A study conducted at the Environmental Protection Agency in Chapel Hill, North Carolina, showed a 12 percent increase in lung lycopene levels and a 20 percent decrease in oxidative damage in the lungs in people who consumed tomato products daily for just two weeks. Oxidative damage to the lungs is associated with high levels of ozone.
In this study, pasta sauce, tomato soup and V8 vegetable juice all increased blood concentration of lycopene.

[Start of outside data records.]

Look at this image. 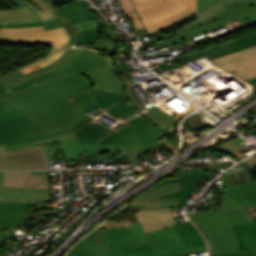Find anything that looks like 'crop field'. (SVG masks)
<instances>
[{
	"instance_id": "obj_38",
	"label": "crop field",
	"mask_w": 256,
	"mask_h": 256,
	"mask_svg": "<svg viewBox=\"0 0 256 256\" xmlns=\"http://www.w3.org/2000/svg\"><path fill=\"white\" fill-rule=\"evenodd\" d=\"M40 20L38 16L35 17H21V18H0V23H22Z\"/></svg>"
},
{
	"instance_id": "obj_29",
	"label": "crop field",
	"mask_w": 256,
	"mask_h": 256,
	"mask_svg": "<svg viewBox=\"0 0 256 256\" xmlns=\"http://www.w3.org/2000/svg\"><path fill=\"white\" fill-rule=\"evenodd\" d=\"M204 251L169 255V256H180L186 254H196ZM113 256H156L155 252L150 245L145 246H128V247H112Z\"/></svg>"
},
{
	"instance_id": "obj_20",
	"label": "crop field",
	"mask_w": 256,
	"mask_h": 256,
	"mask_svg": "<svg viewBox=\"0 0 256 256\" xmlns=\"http://www.w3.org/2000/svg\"><path fill=\"white\" fill-rule=\"evenodd\" d=\"M48 199L50 190L0 187V202L48 203Z\"/></svg>"
},
{
	"instance_id": "obj_47",
	"label": "crop field",
	"mask_w": 256,
	"mask_h": 256,
	"mask_svg": "<svg viewBox=\"0 0 256 256\" xmlns=\"http://www.w3.org/2000/svg\"><path fill=\"white\" fill-rule=\"evenodd\" d=\"M15 3H17L19 6H27L28 4L24 2L23 0H13Z\"/></svg>"
},
{
	"instance_id": "obj_42",
	"label": "crop field",
	"mask_w": 256,
	"mask_h": 256,
	"mask_svg": "<svg viewBox=\"0 0 256 256\" xmlns=\"http://www.w3.org/2000/svg\"><path fill=\"white\" fill-rule=\"evenodd\" d=\"M229 179L233 184L246 185L247 183L245 176L229 177Z\"/></svg>"
},
{
	"instance_id": "obj_44",
	"label": "crop field",
	"mask_w": 256,
	"mask_h": 256,
	"mask_svg": "<svg viewBox=\"0 0 256 256\" xmlns=\"http://www.w3.org/2000/svg\"><path fill=\"white\" fill-rule=\"evenodd\" d=\"M245 210L251 220L256 219V207L245 208Z\"/></svg>"
},
{
	"instance_id": "obj_32",
	"label": "crop field",
	"mask_w": 256,
	"mask_h": 256,
	"mask_svg": "<svg viewBox=\"0 0 256 256\" xmlns=\"http://www.w3.org/2000/svg\"><path fill=\"white\" fill-rule=\"evenodd\" d=\"M242 142H245V141H243L242 139L236 137V138H234V139H232V140H230V141H228V142H226V143L216 147L215 149H219V150H222V151H226V152L232 153V154L236 155L238 158H240L242 160V159L245 158L244 156H242L239 153V151L243 149L242 148L243 147L242 144H240Z\"/></svg>"
},
{
	"instance_id": "obj_34",
	"label": "crop field",
	"mask_w": 256,
	"mask_h": 256,
	"mask_svg": "<svg viewBox=\"0 0 256 256\" xmlns=\"http://www.w3.org/2000/svg\"><path fill=\"white\" fill-rule=\"evenodd\" d=\"M221 1H223V0H198V10L189 14V15H187V16H185V17H183V18H181V19H179V20H177V21H175V23L178 24V23H180V22H182V21L200 13L201 11H203V10L207 9L208 7L214 5L218 2H221Z\"/></svg>"
},
{
	"instance_id": "obj_15",
	"label": "crop field",
	"mask_w": 256,
	"mask_h": 256,
	"mask_svg": "<svg viewBox=\"0 0 256 256\" xmlns=\"http://www.w3.org/2000/svg\"><path fill=\"white\" fill-rule=\"evenodd\" d=\"M216 66L251 80L256 77V46L211 60Z\"/></svg>"
},
{
	"instance_id": "obj_18",
	"label": "crop field",
	"mask_w": 256,
	"mask_h": 256,
	"mask_svg": "<svg viewBox=\"0 0 256 256\" xmlns=\"http://www.w3.org/2000/svg\"><path fill=\"white\" fill-rule=\"evenodd\" d=\"M44 1L54 9L58 17L53 21L44 23V27L46 30L96 17L87 7L77 1H73L60 8L55 7L53 4L58 3L61 0Z\"/></svg>"
},
{
	"instance_id": "obj_36",
	"label": "crop field",
	"mask_w": 256,
	"mask_h": 256,
	"mask_svg": "<svg viewBox=\"0 0 256 256\" xmlns=\"http://www.w3.org/2000/svg\"><path fill=\"white\" fill-rule=\"evenodd\" d=\"M127 66L128 65L115 64V72L123 79L125 87L134 84L128 76L130 74L127 71Z\"/></svg>"
},
{
	"instance_id": "obj_7",
	"label": "crop field",
	"mask_w": 256,
	"mask_h": 256,
	"mask_svg": "<svg viewBox=\"0 0 256 256\" xmlns=\"http://www.w3.org/2000/svg\"><path fill=\"white\" fill-rule=\"evenodd\" d=\"M139 245L132 228L94 231L78 242L66 256H112L111 246Z\"/></svg>"
},
{
	"instance_id": "obj_23",
	"label": "crop field",
	"mask_w": 256,
	"mask_h": 256,
	"mask_svg": "<svg viewBox=\"0 0 256 256\" xmlns=\"http://www.w3.org/2000/svg\"><path fill=\"white\" fill-rule=\"evenodd\" d=\"M61 143L66 161H80L79 154L82 151H119L123 148L135 149L133 145H94L79 143L77 138L66 140Z\"/></svg>"
},
{
	"instance_id": "obj_43",
	"label": "crop field",
	"mask_w": 256,
	"mask_h": 256,
	"mask_svg": "<svg viewBox=\"0 0 256 256\" xmlns=\"http://www.w3.org/2000/svg\"><path fill=\"white\" fill-rule=\"evenodd\" d=\"M125 11L126 12H131V11H134L135 8L134 6L132 5L131 1L130 0H120Z\"/></svg>"
},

Tomatoes are nutritional powerhouses. With only 35 fat-free calories, a medium tomato provides protein, calcium, thiamine, niacin and both vitamins A and C.
Never refrigerate a unripe tomato, cold temperatures destroy flavor and will stop the ripening process. Once fully ripe a tomato can be chilled, but only for a few days to prevent loss of flavor. To hasten ripening you can place the tomatoes in a brown bag until they give slightly when squeezed. Also storing tomatoes next to bananas will make them both ripen quicker.
Look for locally organic grown tomatoes at the Farmers Market or check the newspaper produce ads for tomatoes in bulk.

3 quarts peeled and chopped tomatoes
3 cups chopped celery
2 cups chopped onion
1 cup chopped green pepper
2 Tablespoons canning salt
1/4 (one-quarter) cup honey or maple syrup
1 cup cider vinegar
1 teaspoon ground black pepper
1 teaspoon mixed pickling spices
Combine tomatoes, celery, onion, peppers and salt in a large bowl. Cover and let stand overnight in a cool place. Drain in colander, but do not rinse or press vegetables. Place vinegar and sweetener in a large saucepan. Bring to boil over medium heat. Tie spices in a cheesecloth bag and add to syrup along with vegetables. Bring back to simmer and stir often for twenty minutes. Remove spices. Ladle into hot, clean canning jars to within one-half inch thick of top. Wipe jar rims and adjust new canning lids. Process in boiling water for ten minutes. Carefully remove jars from canner and cool on dry towels. Test for seal by pressing the center of each jar when completely cool, if lid pops up and down, the jar did not seal. Label each jar and store in a dark, dry, cool place. Yields eight pints.